Portanto, os dólares mantidos e utilizados no exterior representam uma significativa produção americana, que eles exportam para o exterior (passo a redundância) em troca de bens/serviços que importam. Os USA não deveria valorizar menos a vantagem competitiva que detém em fornecer uma moeda extremamente útil para o comércio mundial em detrimento das vantagens que possui na produção de químicos, tecnologia, ou quaisquer outros bens/serviços. Apesar de as reservas em dólares não serem classificadas como exportações americanas na contabilidade do balanço de pagamentos, não existe uma justificação económica para essa omissão, daí que se efetivamente fossem tratadas como tal, o déficit comercial medido nos USA seria muito menor.
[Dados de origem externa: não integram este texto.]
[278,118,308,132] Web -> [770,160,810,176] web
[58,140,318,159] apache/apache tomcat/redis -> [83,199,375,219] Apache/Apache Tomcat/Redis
A título de exemplo, no 3 trimestre de 2024, o déficit comercial relatado dos USA foi de $233,6 billions. Neste mesmo trimestre, os dólares mantidos no exterior como reservas cambiais oficiais aumentaram em $122,3 biliões. Se efetivamente esses dólares mantidos como reservas cambiais fossem contabilizados como exportações americanas, o déficit comercial relatado dos USA para este mesmo trimestre teria sido de “somente” $111,3 biliões, ou se quisermos ver de outro prisma, menos de metade do tamanho do déficit relatado naquele mesmo período.

Certamente, que os dólares são mantidos no exterior não somente por governos, mas também por indivíduos e entidades privadas. Portanto, qualquer análise sobre como o déficit comercial dos USA reportado mudaria se as participações estrangeiras em dólares fossem classificadas como exportações americanas precisaria considerar também as variações nas reservas privadas de dólares. Contudo, uma coisa é clara: se essas participações estrangeiras em dólares fossem reconhecidas como exportações dos USA, o déficit comercial reportado seria significativamente menor. Isso iria reduzir as preocupações “infundadas” sobre a suposta falta de competitividade económica dos USA ou sobre um declínio económico iminente no país.

Obrigado e continuação de um ótimo dia!